L’injonction des îles Caïmans empêchant Maple Finance de lancer siropBTC, un produit Bitcoin générateur de rendement, met en évidence l’écart entre les produits financiers décentralisés (DeFi) « sans confiance » et les cadres juridiques traditionnels, disent les experts.
Plus tôt cette année, la Core Foundation et Maple Finance se sont associées pour créer IstBTC, un produit de rendement Bitcoin qui permet aux investisseurs d’obtenir des rendements tout en gardant leurs actifs en sécurité auprès de dépositaires institutionnels. Core affirme maintenant que Maple a utilisé les informations de ce partenariat pour créer un produit concurrent, siropBTC, en violation d’un contrat d’exclusivité.
Cette semaine, un tribunal des îles Caïmans a rendu une injonction empêchant Maple de lancer du siropBTC ou d’utiliser des jetons Core pendant que l’affaire est en cours d’arbitrage. Maple, qui supervise plus de 3 milliards de dollars, a nié tout acte répréhensible dans une déclaration partagée sur X.
Le gestionnaire d’actifs a déclaré que siropBTC avait été développé de manière indépendante, que le programme BTC Yield séparait les actifs des prêteurs et que d’autres produits comme siropUSDC et siropUSDT ne restaient pas affectés. La société a également déclaré qu’elle poursuivait tous les recours légaux.
Maple a également déclaré qu’ils restitueraient 85 % du principal du BTC aux prêteurs BTC Yield, « les 15 % restants étant conservés dans le programme et remis aux prêteurs une fois la procédure judiciaire résolue ».
Les experts estiment que cette affaire souligne une leçon importante pour le secteur DeFi : même les produits blockchain « sans confiance » sont soumis à des contrats et à des tribunaux du monde réel.
Hedy Wang, PDG et co-fondatrice de Block Street, a déclaré à The Defiant que le différend n’était pas choquant.
« Lorsqu’un tribunal des Caïmans empêche Maple de lancer un produit BTC concurrent, cela rappelle essentiellement que les contrats hors chaîne sont toujours importants, même dans DeFi », a déclaré Wang. « Si vous signez des conditions d’exclusivité ou de partenariat, ces accords ne disparaissent pas simplement parce que votre produit fonctionne en chaîne. »
Wang a ajouté que les prêteurs veulent de la prévisibilité et de la transparence. « Ce que toute cette situation met vraiment en évidence, c’est le chevauchement gênant entre la « finance sans confiance » et les cadres juridiques du monde réel », a déclaré Wang. « DeFi n’est pas anarchique.

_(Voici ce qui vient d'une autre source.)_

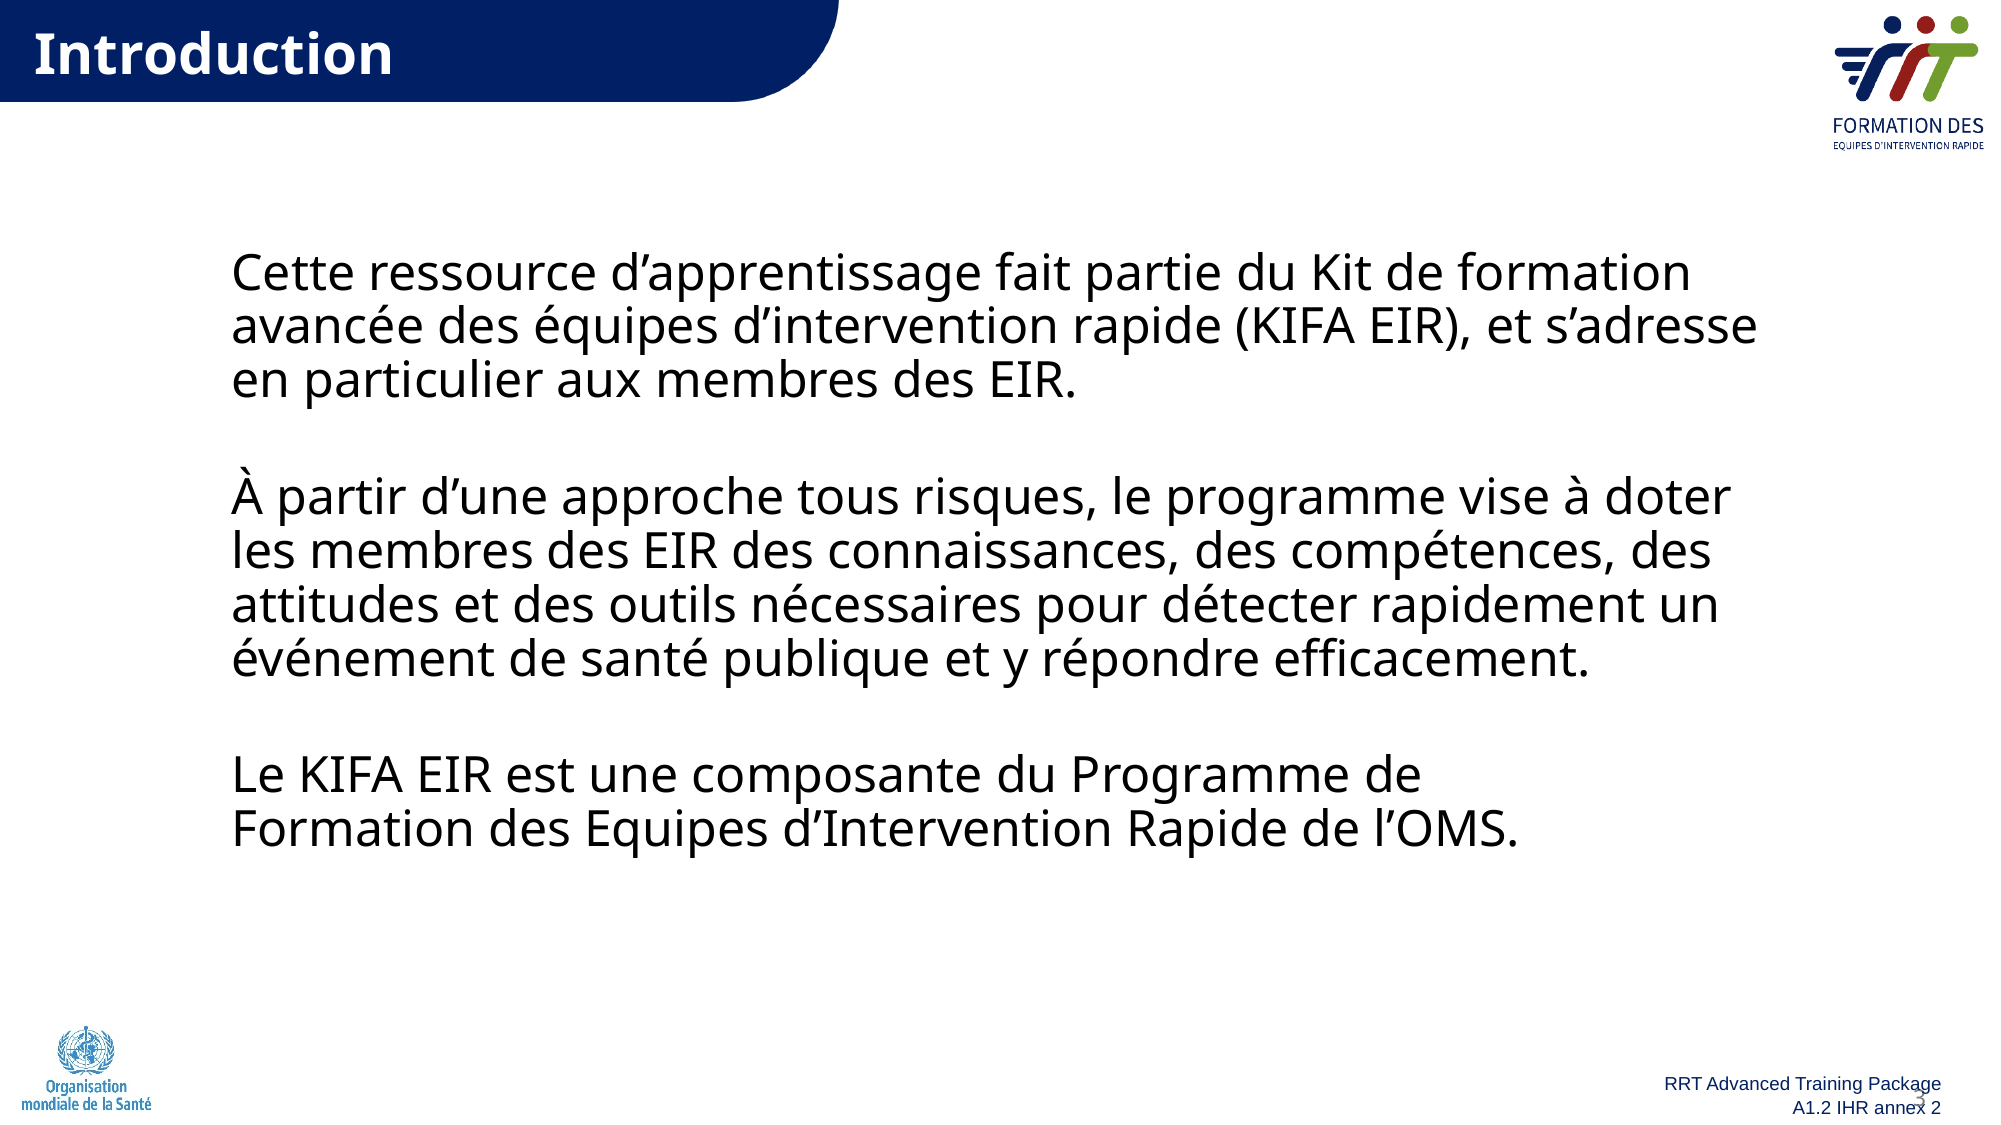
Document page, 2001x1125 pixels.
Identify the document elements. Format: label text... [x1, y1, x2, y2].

picture [1833, 15, 1984, 151]
picture [0, 0, 839, 102]
picture [20, 1024, 152, 1111]
text_box Cette ressource d’apprentissage fait partie du Kit de formation avancée des équipes d’intervention rapide (KIFA EIR), et s’adresse en particulier aux membres des EIR. À partir d’une approche tous risques, le programme vise à doter les membres des EIR des connaissances, des compétences, des attitudes et des outils nécessaires pour détecter rapidement un événement de santé publique et y répondre efficacement. Le KIFA EIR est une composante du Programme de Formation des Equipes d’Intervention Rapide de l’OMS. [224, 239, 1776, 925]
title Introduction [33, 0, 621, 88]
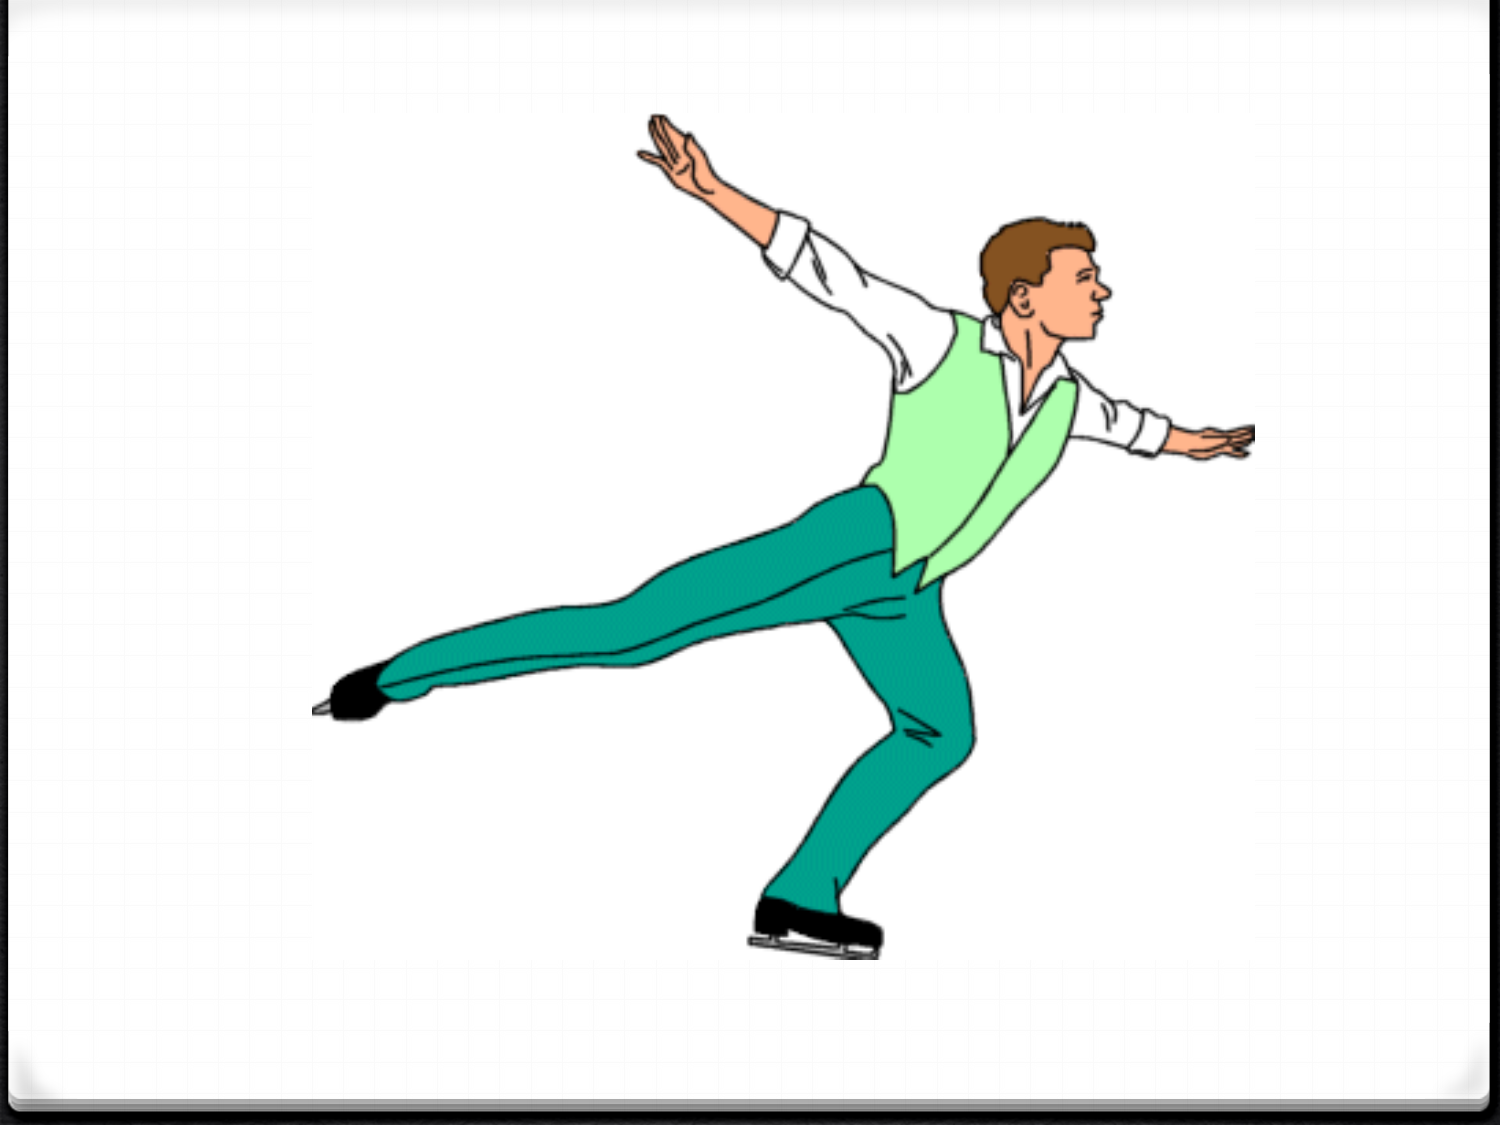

Dès que vous vous constituez en société, levez des capitaux ou travaillez avec une fondation, vous êtes soumis aux règles traditionnelles. «
Elle a noté que l’une des raisons pour lesquelles les contrats en chaîne et les actifs tokenisés gagnent du terrain est que les règles deviennent plus claires.
Jason Rozovsky, avocat général et responsable des politiques chez Axelar, a fait écho au point de vue de Wang, qualifiant cela de « désaccord contractuel entre deux parties sophistiquées ».
Il a cependant ajouté que même sans voir le contrat, ce qui compte le plus est que les actifs soient stockés et gérés de manière à protéger les droits des utilisateurs contre les litiges juridiques hors chaîne.
« Le Bitcoin original stocké dans le contrat ou le coffre-fort d’origine doit être stocké de manière à ce qu’il soit à l’abri d’une faillite », a-t-il déclaré. « Ainsi, à mesure que les produits en chaîne à participation liquide prolifèrent, il est important que les investisseurs soient attentifs aux garanties que DeFi peut fournir, à savoir une visibilité sur l’endroit où se trouvent les actifs et comment ils sont stockés. »
Rozovsky a conclu qu’à l’avenir, il faudra un alignement entre les structures cryptographiques en chaîne et les cadres juridiques hors chaîne.
Le sirop, le jeton natif de Maple, se négocie actuellement à 0,31 $, en baisse de 2 % sur la journée. Pendant ce temps, le jeton CORE se négocie à 0,145 $, en hausse de 1,8 % au cours des dernières 24 heures.